La visione del Napoleon di Gance è tanto appagante quanto estenuante nella sua versione di più di 5 ore del restauro Brownlow.

Si tratta del kolossal che rappresenta il massimo risultato raggiunto dalla tecnica cinematografica nei trent’anni del cinema muto. Se Birth of a nation rappresentò la svolta e con quella l’inizio del linguaggio cinematografico vero e proprio uscendo dall’impasse dell’inquadratura fissa e dalla ripresa in studio che poco si discostava dalle recrudescenze teatrali, Napoleon ne rappresenta l’apoteosi e la massima espressione (dopo ci sarà la nuova svolta dell’avvento del sonoro ma quella è un’altra storia). Gance armonizza un paio di decenni di ricerche e novità nel campo mettendo assieme Griffith con il kolossal all’italiana e la monumentalità di un De Mille, la poesia del cinema nordico con le ricerche in ambito architettonico e paesaggistico del cinema tedesco e dei western americani. Il tutto frullato con la modernità del cinema d’avanguardia francese e ampliando le innovazioni tecnologiche (ad esempio legando la macchina da presa sul dorso di un cavallo o ad un oscillante pendolo gigante).

Analizzare puntualmente l’opera di Gance occuperebbe spazi talmente ampi che sicuramente Dy’s news non può permettersi. Ci limitiamo qui ad alcune suggestioni.

Il film nella versione restaurata è diviso in due parti. La prima della lunghezza di due ore e cinquanta minuti mostra l’infanzia di Napoleone, ragazzino isolato dagli altri ma già con grandi propensioni al comando e alla ribellione; il periodo rivoluzionario che Napoleone passa in disparte rispetto ai tre “dèi” Danton, Marat, Robespierre; il ritorno in Corsica in cui con la famiglia scatena l’opposizione a Paoli, colui che vuole “vendere” l’isola all’Inghilterra, ed è per questo costretto alla fuga; infine l’assedio di Tolone la cui vittoria dà a Napoleone fama per la prima impresa ottenuta grazie alle sue strategie e al suo coraggio militare.

INSIEME DEI RECORD:
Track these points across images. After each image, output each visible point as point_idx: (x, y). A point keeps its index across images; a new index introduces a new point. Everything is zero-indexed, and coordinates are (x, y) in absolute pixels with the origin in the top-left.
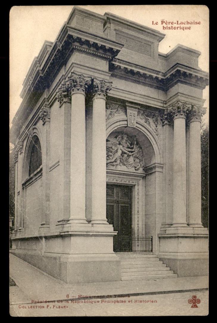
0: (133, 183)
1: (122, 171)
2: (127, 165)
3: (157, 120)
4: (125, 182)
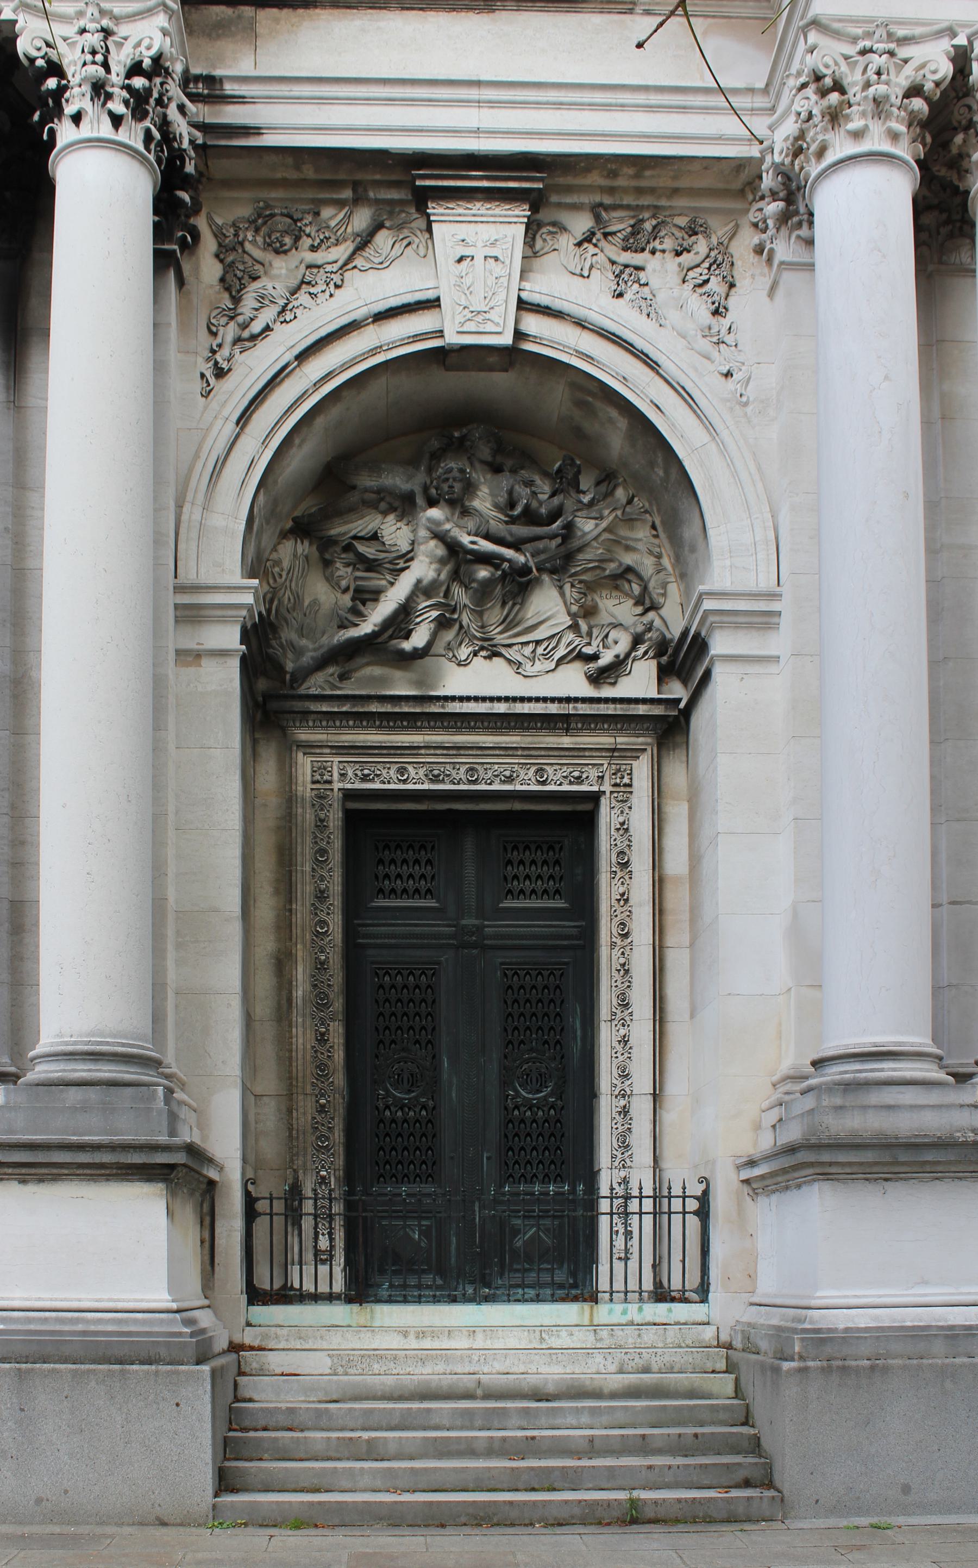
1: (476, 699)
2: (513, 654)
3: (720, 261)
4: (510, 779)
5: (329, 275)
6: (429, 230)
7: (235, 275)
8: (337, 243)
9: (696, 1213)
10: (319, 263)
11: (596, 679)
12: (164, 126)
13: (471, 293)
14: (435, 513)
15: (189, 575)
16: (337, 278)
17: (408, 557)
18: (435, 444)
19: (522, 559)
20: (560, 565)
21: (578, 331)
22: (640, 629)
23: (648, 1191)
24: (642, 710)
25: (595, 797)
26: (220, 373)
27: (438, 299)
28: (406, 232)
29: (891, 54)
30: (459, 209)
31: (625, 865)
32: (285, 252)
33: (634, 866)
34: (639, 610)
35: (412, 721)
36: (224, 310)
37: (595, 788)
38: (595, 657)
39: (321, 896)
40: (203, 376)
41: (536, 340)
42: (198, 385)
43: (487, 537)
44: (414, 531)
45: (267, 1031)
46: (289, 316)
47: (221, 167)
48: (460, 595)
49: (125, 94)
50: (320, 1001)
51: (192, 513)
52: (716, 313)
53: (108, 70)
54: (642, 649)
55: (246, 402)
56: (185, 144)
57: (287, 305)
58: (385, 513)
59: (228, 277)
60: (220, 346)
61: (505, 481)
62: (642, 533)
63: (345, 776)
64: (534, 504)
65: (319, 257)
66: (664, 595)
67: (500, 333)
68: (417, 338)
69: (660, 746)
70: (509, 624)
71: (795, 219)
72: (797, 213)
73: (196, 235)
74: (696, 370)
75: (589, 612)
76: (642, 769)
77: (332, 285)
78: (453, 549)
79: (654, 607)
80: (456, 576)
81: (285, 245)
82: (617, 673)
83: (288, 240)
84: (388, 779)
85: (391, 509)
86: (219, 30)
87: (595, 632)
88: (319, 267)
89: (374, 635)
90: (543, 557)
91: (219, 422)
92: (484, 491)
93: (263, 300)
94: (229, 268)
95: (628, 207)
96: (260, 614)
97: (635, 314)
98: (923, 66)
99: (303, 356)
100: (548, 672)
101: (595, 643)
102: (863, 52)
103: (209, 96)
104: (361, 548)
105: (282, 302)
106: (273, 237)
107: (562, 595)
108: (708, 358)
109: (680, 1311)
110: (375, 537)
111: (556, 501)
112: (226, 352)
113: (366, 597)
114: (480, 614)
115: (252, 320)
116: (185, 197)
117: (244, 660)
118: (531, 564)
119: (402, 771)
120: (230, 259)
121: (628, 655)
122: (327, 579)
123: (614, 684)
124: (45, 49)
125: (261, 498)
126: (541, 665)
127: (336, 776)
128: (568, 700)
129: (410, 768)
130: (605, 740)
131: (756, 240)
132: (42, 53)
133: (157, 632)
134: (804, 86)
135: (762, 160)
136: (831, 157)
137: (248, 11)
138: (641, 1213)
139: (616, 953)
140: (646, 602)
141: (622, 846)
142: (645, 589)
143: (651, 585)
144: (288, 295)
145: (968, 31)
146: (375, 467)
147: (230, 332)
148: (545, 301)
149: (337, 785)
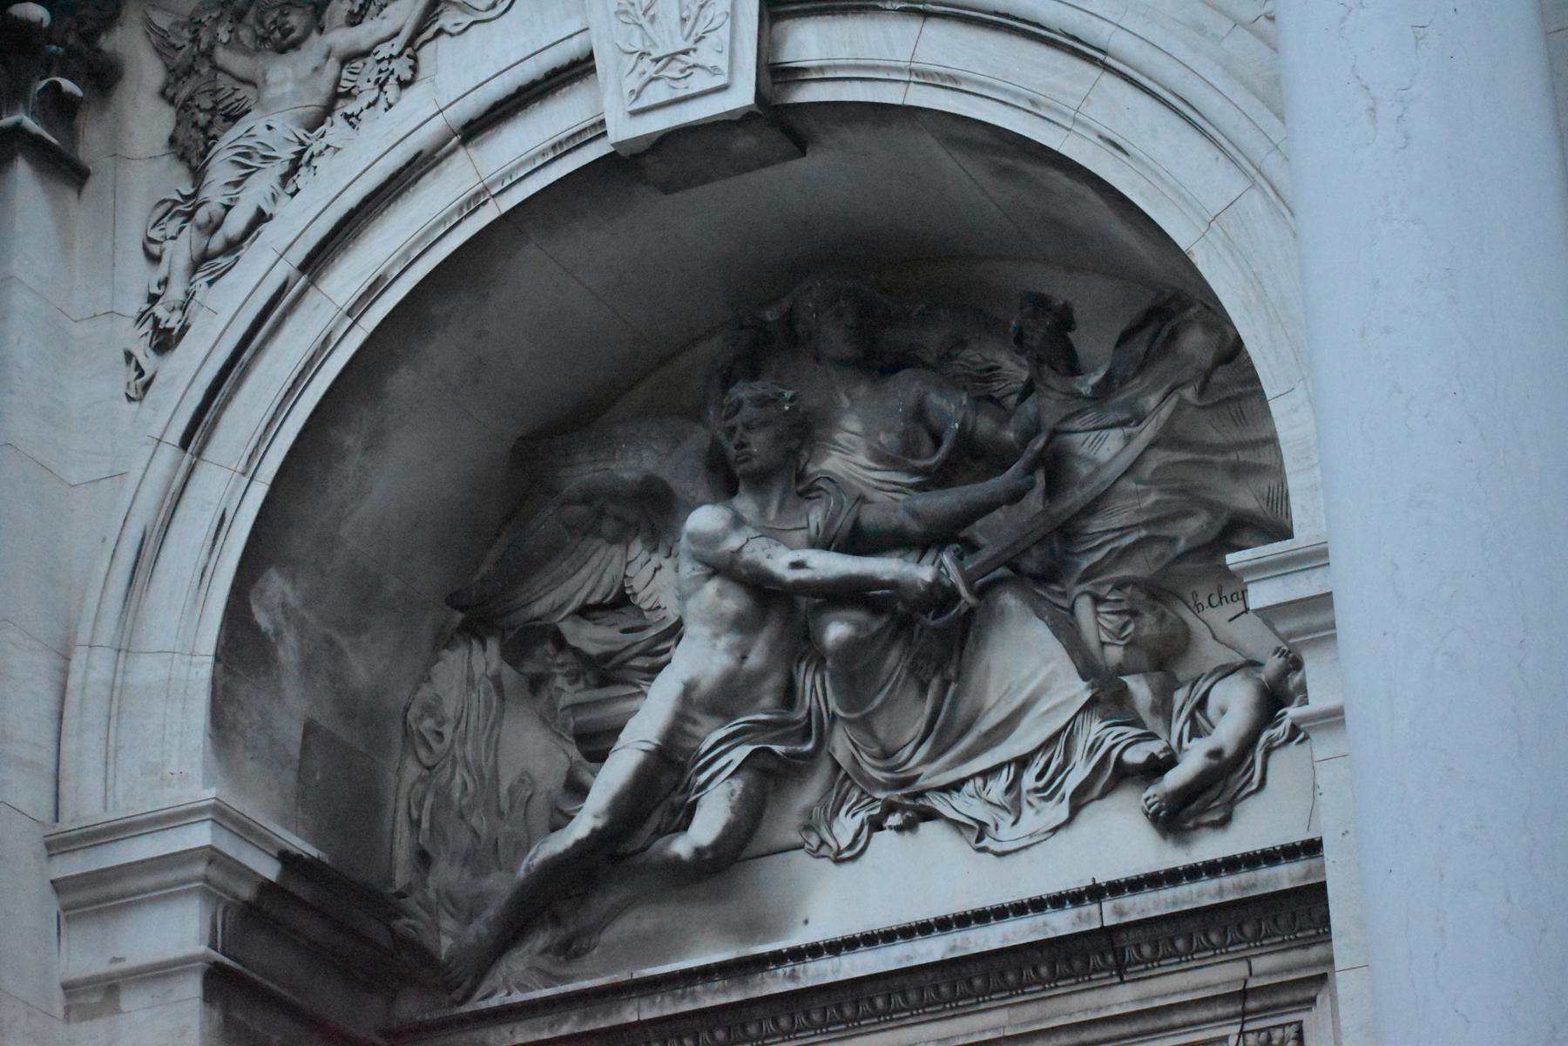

COMPITO ASSEGNATO A:
Le tre affermazioni concordano con il brano scelto? Rispondi sì o no a ciascuna, citando testualmente le parole decisive: (i) la versione restaurata del film è divisa in due parti; (ii) la prima parte del film dura tre ore; (iii) Gance legò la macchina da presa al dorso di un cavallo.
COMPITO ASSEGNATO B:
Secondo il brano scelto, contro chi Napoleone e la sua famiglia scatenano l'opposizione al ritorno in Corsica?
COMPITO ASSEGNATO C:
Trascrivi parola per parola dal brano scelto il tratto che comincia con "Il film nella" e prosegue fino a "suo coraggio militare.".
I record qui non hanno alcun ruolo.

RISPOSTA ALL ESERCIZIO A:
(i) Sì: «Il film nella versione restaurata è diviso in due parti.»
(ii) No: «La prima della lunghezza di due ore e cinquanta minuti»
(iii) Sì: «legando la macchina da presa sul dorso di un cavallo»

RISPOSTA ALL ESERCIZIO B:
Contro Paoli.

RISPOSTA ALL ESERCIZIO C:
Il film nella versione restaurata è diviso in due parti. La prima della lunghezza di due ore e cinquanta minuti mostra l’infanzia di Napoleone, ragazzino isolato dagli altri ma già con grandi propensioni al comando e alla ribellione; il periodo rivoluzionario che Napoleone passa in disparte rispetto ai tre “dèi” Danton, Marat, Robespierre; il ritorno in Corsica in cui con la famiglia scatena l’opposizione a Paoli, colui che vuole “vendere” l’isola all’Inghilterra, ed è per questo costretto alla fuga; infine l’assedio di Tolone la cui vittoria dà a Napoleone fama per la prima impresa ottenuta grazie alle sue strategie e al suo coraggio militare.